=== Supplied information ===

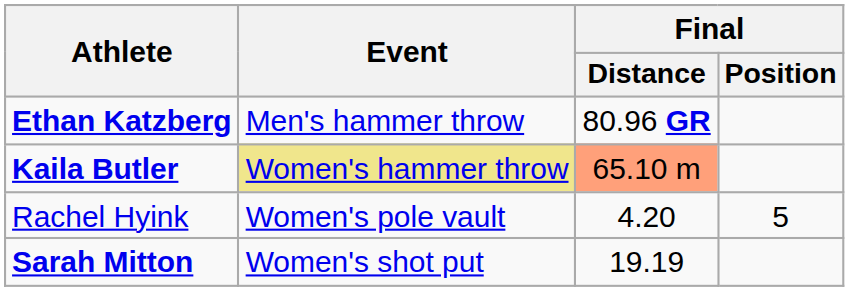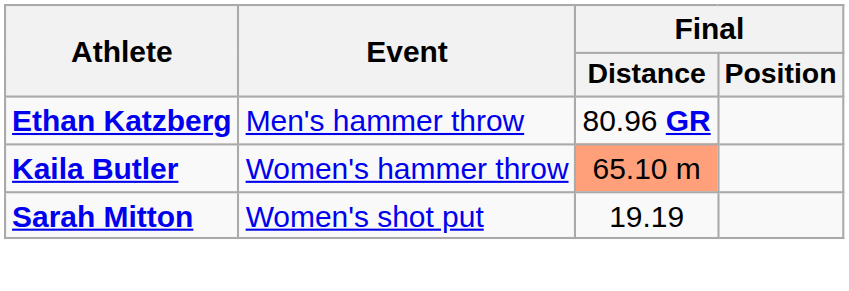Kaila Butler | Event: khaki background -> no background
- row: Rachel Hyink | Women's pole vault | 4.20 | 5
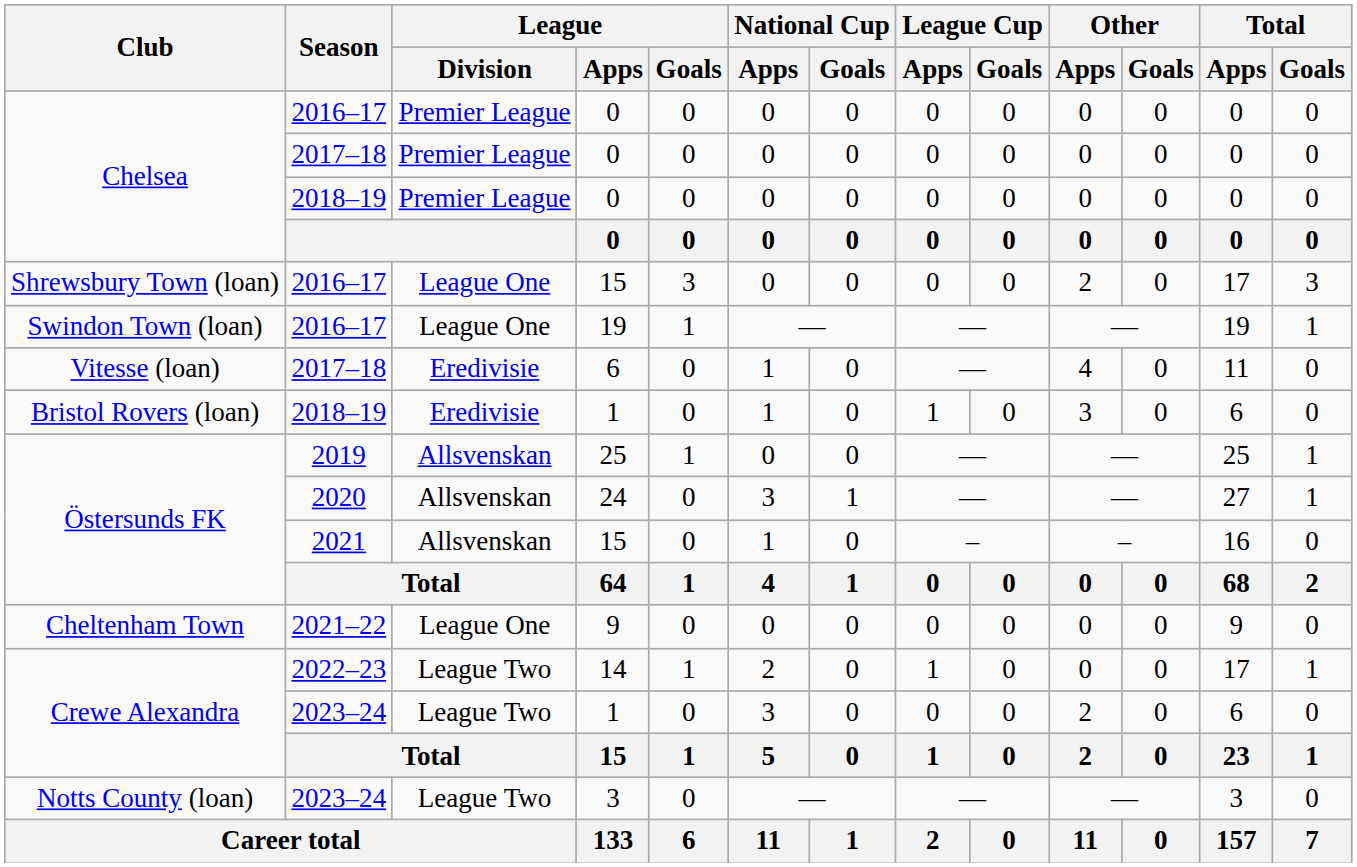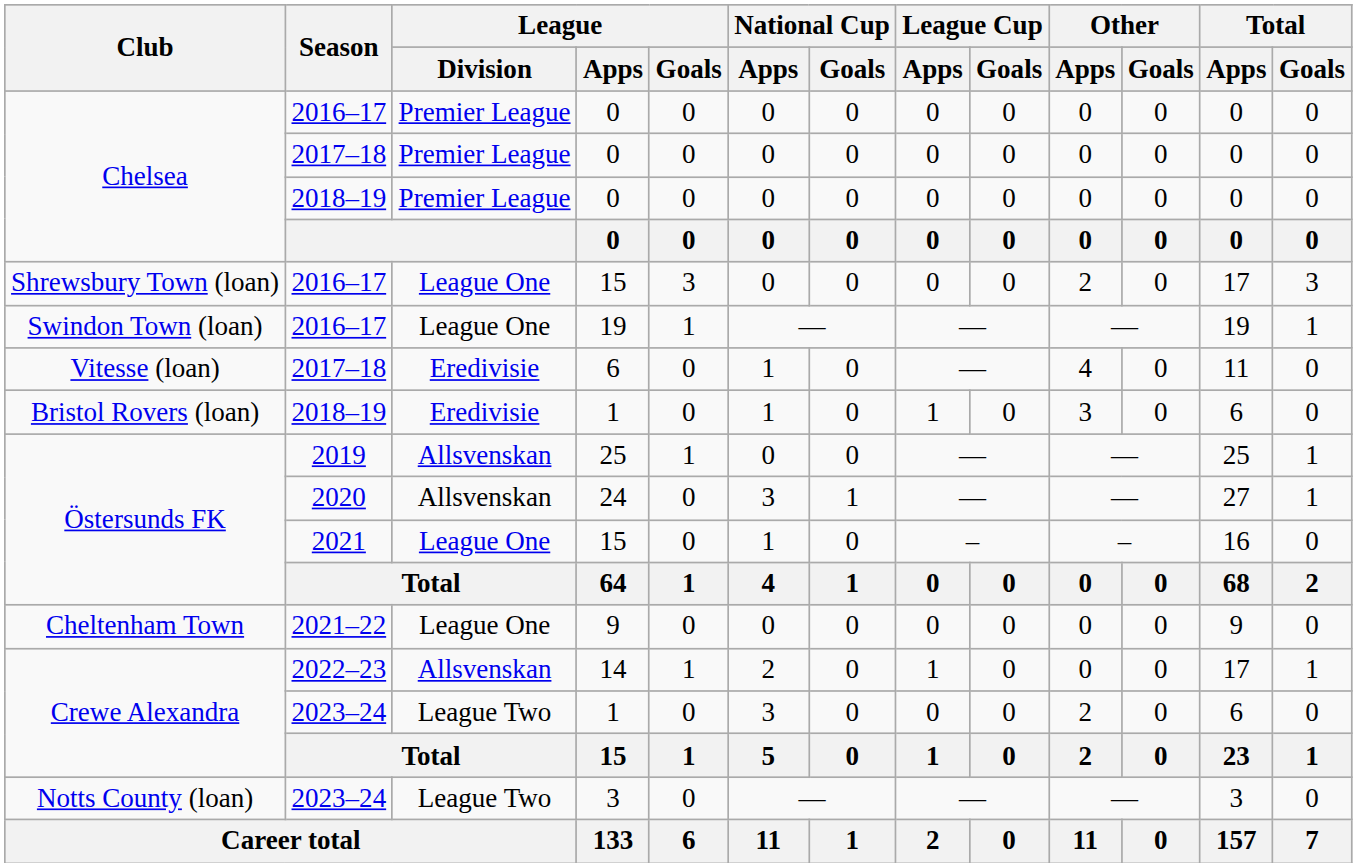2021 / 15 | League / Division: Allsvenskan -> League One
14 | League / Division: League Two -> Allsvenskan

===
=== Supplied information ===

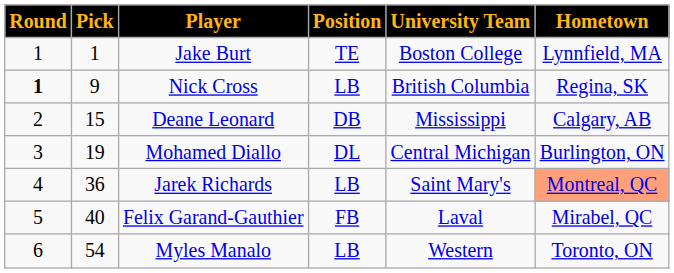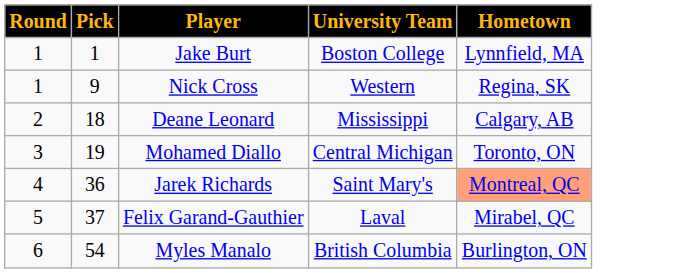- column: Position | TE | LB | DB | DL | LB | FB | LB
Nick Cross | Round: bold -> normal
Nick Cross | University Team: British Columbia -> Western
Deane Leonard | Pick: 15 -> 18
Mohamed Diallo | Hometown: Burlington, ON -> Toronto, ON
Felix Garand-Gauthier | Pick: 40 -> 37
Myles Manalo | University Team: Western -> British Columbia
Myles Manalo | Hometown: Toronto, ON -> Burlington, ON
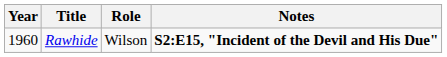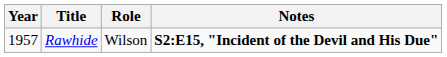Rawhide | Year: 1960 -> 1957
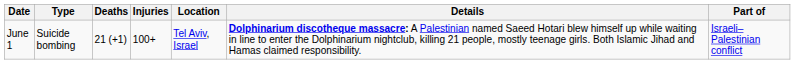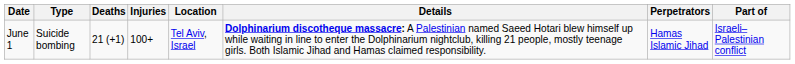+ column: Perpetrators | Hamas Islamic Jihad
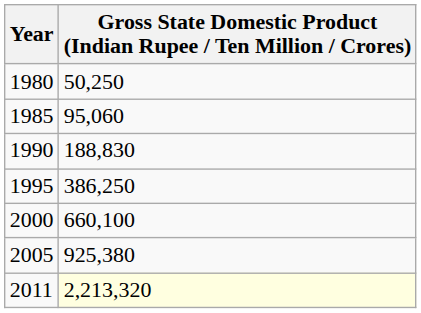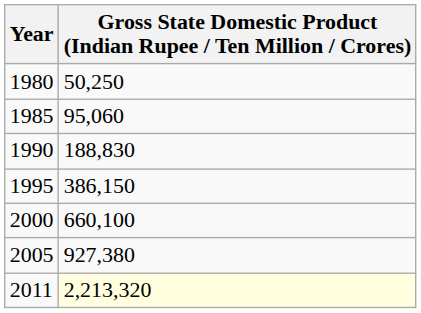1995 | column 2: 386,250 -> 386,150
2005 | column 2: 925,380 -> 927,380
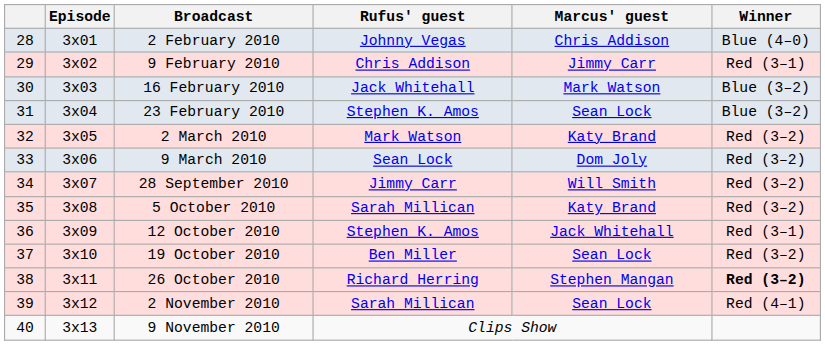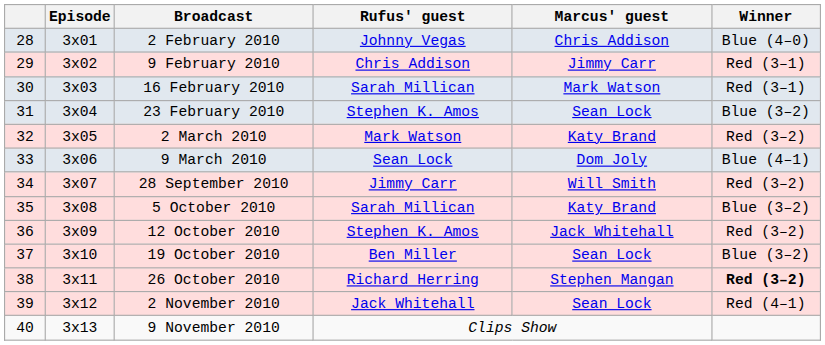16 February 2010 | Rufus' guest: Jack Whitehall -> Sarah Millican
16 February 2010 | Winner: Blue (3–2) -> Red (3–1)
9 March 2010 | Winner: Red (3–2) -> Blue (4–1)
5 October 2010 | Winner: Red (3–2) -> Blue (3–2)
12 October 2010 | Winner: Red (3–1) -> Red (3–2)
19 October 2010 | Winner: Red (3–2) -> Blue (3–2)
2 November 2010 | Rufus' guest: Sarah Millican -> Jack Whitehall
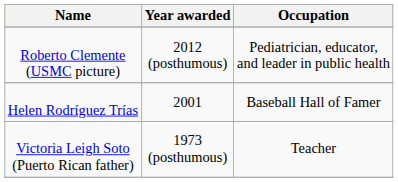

===

Work to complete |
Reproduce the lines verbatim, starting from the line containing "- column: Position" and continuing through the line containing "5 October 2010", both included. Omit the pictures from your answer.

Written answer |
- column: Position | TE | LB | DB | DL | LB | FB | LB
Nick Cross | Round: bold -> normal
Nick Cross | University Team: British Columbia -> Western
Deane Leonard | Pick: 15 -> 18
Mohamed Diallo | Hometown: Burlington, ON -> Toronto, ON
Felix Garand-Gauthier | Pick: 40 -> 37
Myles Manalo | University Team: Western -> British Columbia
Myles Manalo | Hometown: Toronto, ON -> Burlington, ON
Rawhide | Year: 1960 -> 1957
+ column: Perpetrators | Hamas Islamic Jihad
1995 | column 2: 386,250 -> 386,150
2005 | column 2: 925,380 -> 927,380
16 February 2010 | Rufus' guest: Jack Whitehall -> Sarah Millican
16 February 2010 | Winner: Blue (3–2) -> Red (3–1)
9 March 2010 | Winner: Red (3–2) -> Blue (4–1)
5 October 2010 | Winner: Red (3–2) -> Blue (3–2)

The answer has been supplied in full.